**What is expected**
Give the data below as a JSON list of strings, with one string per line and blank lines left out. Leave the pictures out of the list.

**Input data**

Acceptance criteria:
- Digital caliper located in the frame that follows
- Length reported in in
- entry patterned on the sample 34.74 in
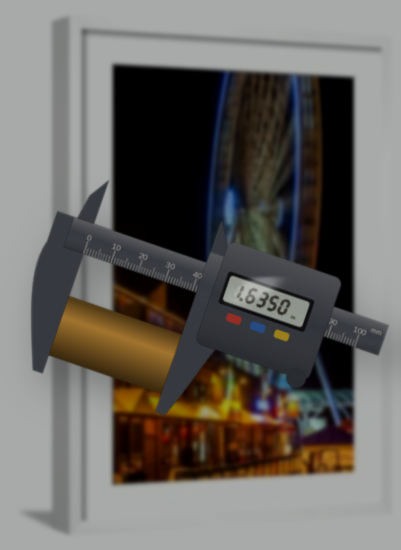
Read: 1.6350 in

**Problem solution**
[
  "Acceptance criteria:",
  "- Digital caliper located in the frame that follows",
  "- Length reported in in",
  "- entry patterned on the sample 34.74 in",
  "Read: 1.6350 in"
]